The U.S. has supported Israel in its war against militant group Hamas since the group attacked Israel last October but tensions between Biden and Netanyahu have increasingly become public on the world stage, particularly over who controls Gaza after the war and disagreement over a two-state solution.

The Biden administration asked Congress for $10.6 billion in additional assistance to Israel in a supplemental funding request last year, but the full request remains stagnant in Congress as senators try to hash out a border security deal as part of the package request. The Biden administration has twice approved emergency sales of weapons to Israel, which bypassed congressional review.

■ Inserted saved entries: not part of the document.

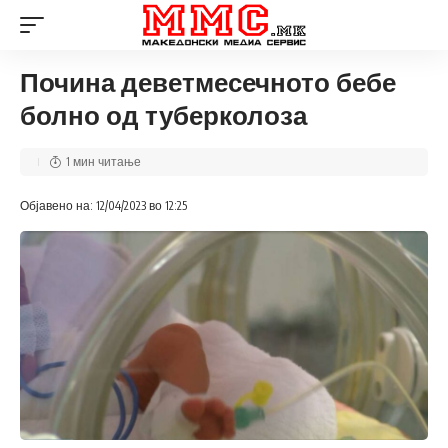
Почина деветмесечното бебе
болно од туберколоза
1 мин читање
Објавено на: 12/04/2023 во 12:25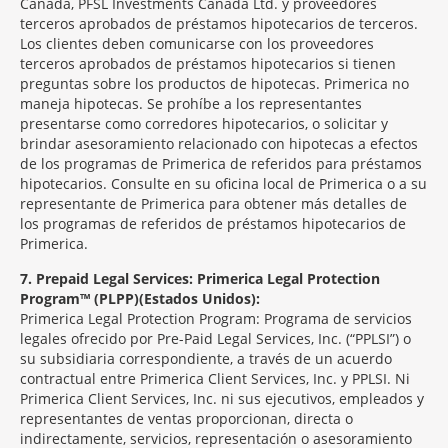
Canada, PFSL Investments Canada Ltd. y proveedores
terceros aprobados de préstamos hipotecarios de terceros.
Los clientes deben comunicarse con los proveedores
terceros aprobados de préstamos hipotecarios si tienen
preguntas sobre los productos de hipotecas. Primerica no
maneja hipotecas. Se prohíbe a los representantes
presentarse como corredores hipotecarios, o solicitar y
brindar asesoramiento relacionado con hipotecas a efectos
de los programas de Primerica de referidos para préstamos
hipotecarios. Consulte en su oficina local de Primerica o a su
representante de Primerica para obtener más detalles de
los programas de referidos de préstamos hipotecarios de
Primerica.
7
Prepaid Legal Services: Primerica Legal Protection
Program™ (PLPP)(Estados Unidos):
Primerica Legal Protection Program: Programa de servicios
legales ofrecido por Pre-Paid Legal Services, Inc. (“PPLSI”) o
su subsidiaria correspondiente, a través de un acuerdo
contractual entre Primerica Client Services, Inc. y PPLSI. Ni
Primerica Client Services, Inc. ni sus ejecutivos, empleados y
representantes de ventas proporcionan, directa o
indirectamente, servicios, representación o asesoramiento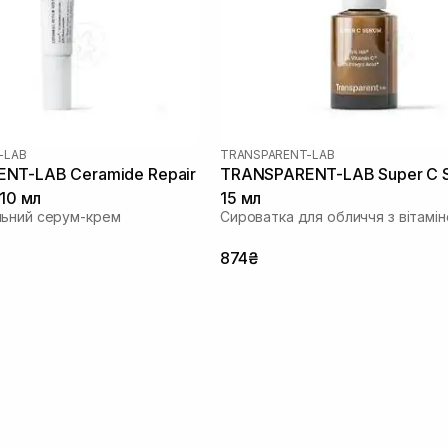
-LAB
TRANSPARENT-LAB
NT-LAB Ceramide Repair
TRANSPARENT-LAB Super C 
 10 мл
15 мл
льний серум-крем
Сироватка для обличчя з вітамі
874₴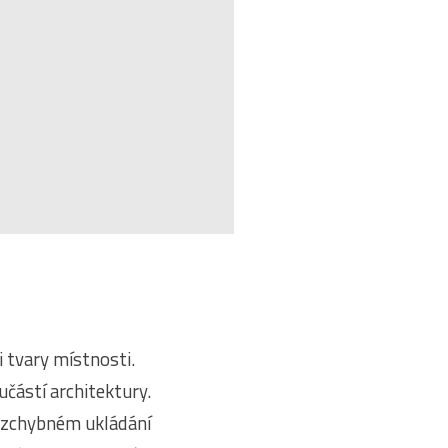
i tvary místnosti.
učástí architektury.
bezchybném ukládání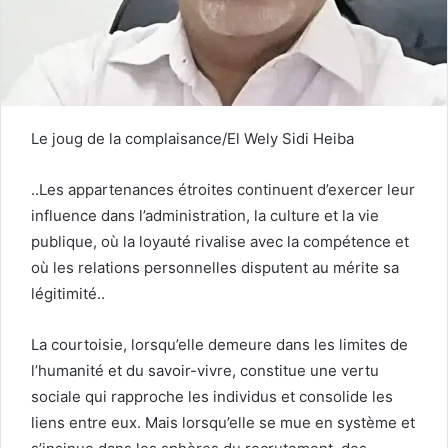
Le joug de la complaisance/El Wely Sidi Heiba
..Les appartenances étroites continuent d’exercer leur
influence dans l’administration, la culture et la vie
publique, où la loyauté rivalise avec la compétence et
où les relations personnelles disputent au mérite sa
légitimité..
La courtoisie, lorsqu’elle demeure dans les limites de
l’humanité et du savoir-vivre, constitue une vertu
sociale qui rapproche les individus et consolide les
liens entre eux. Mais lorsqu’elle se mue en système et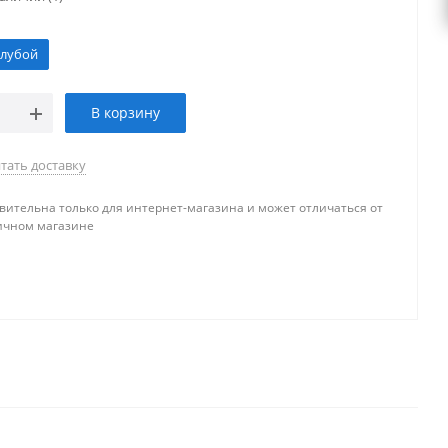
олубой
В корзину
тать доставку
вительна только для интернет-магазина и может отличаться от
ичном магазине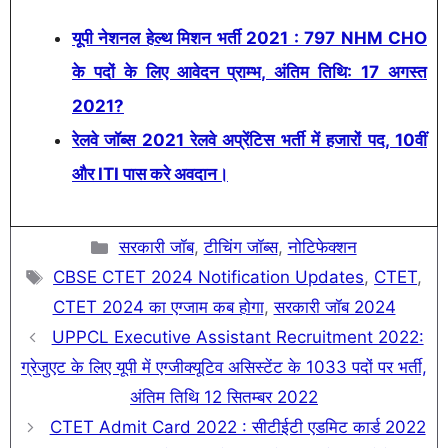
यूपी नेशनल हेल्थ मिशन भर्ती 2021 : 797 NHM CHO
के पदों के लिए आवेदन प्राम्भ, अंतिम तिथि: 17 अगस्त
2021?
रेलवे जॉब्स 2021 रेलवे अप्रेंटिस भर्ती में हजारों पद, 10वीं
और ITI पास करे अवदान।
Categories
सरकारी जॉब
,
टीचिंग जॉब्स
,
नोटिफेक्शन
Tags
CBSE CTET 2024 Notification Updates
,
CTET
,
CTET 2024 का एग्जाम कब होगा
,
सरकारी जॉब 2024
UPPCL Executive Assistant Recruitment 2022:
ग्रेजुएट के लिए यूपी में एग्जीक्यूटिव असिस्टेंट के 1033 पदों पर भर्ती,
अंतिम तिथि 12 सितम्बर 2022
CTET Admit Card 2022 : सीटीईटी एडमिट कार्ड 2022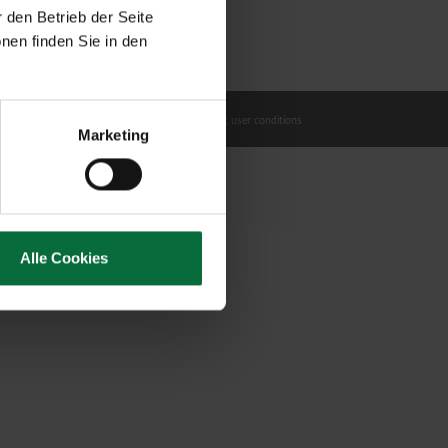
 den Betrieb der Seite
nen finden Sie in den
rotection policy
Contract terms
Civil airport user conditions
Marketing
Alle Cookies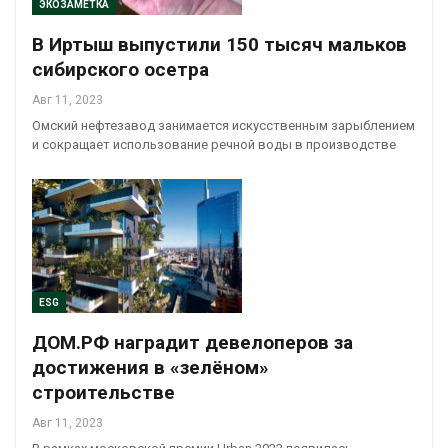
ЭКОЗАМЕТКА
В Иртыш выпустили 150 тысяч мальков
сибирского осетра
Авг 11, 2023
Омский нефтезавод занимается искусственным зарыблением
и сокращает использование речной воды в производстве
ESG
ДОМ.РФ наградит девелоперов за
достижения в «зелёном»
строительстве
Авг 11, 2023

A White House official told The Hill there “has been no request” from the White House for the Department of Defense to slow down any weapon deliveries to Israel. The official also said the White House was not aware of any request that would review what weapons it would potentially “slow walk.”

According to NBC’s sources, Israeli officials have continued to ask the U.S. for more weapons, including aerial bombs, ammunition and air defenses. Officials have discussed using 155 mm artillery rounds and joint direct attack munitions as leverage to get Israel to open up humanitarian corridors for civilians, NBC News reported.

The outlet noted administration officials are more focused on potentially slowing down offensive weaponry rather than defensive weaponry like air defenses. Officials also considered offering Israel more of the weapons it asked for as an incentive to get them to agree to some of the U.S.’s requests, the report said.

The U.S. has been increasing pressure on Israel to scale back its operations in Gaza and take measures to protect civilian life. White House national security spokesperson John Kirby said earlier this month it was the “right time” for Israel to scale back its war in Gaza.

The sources told NBC that administration officials are frustrated that Israel has not always heeded their calls to minimize threats to civilians.

A national security spokesperson said in a statement to The Hill that the U.S. has not changed its policy in its approach to Israel.

“As the President has made clear, he believes that the approach he has pursued has been more effective,” the spokesperson said. “Israel has a right and obligation to defend themselves against the threat of Hamas, while abiding by international humanitarian law and protecting civilian lives, and we remain committed to support Israel in its fight against Hamas. We have done so since Oct 7, and will continue to. There is no change to our policy.”

The Hill has reached out to the Pentagon for comment.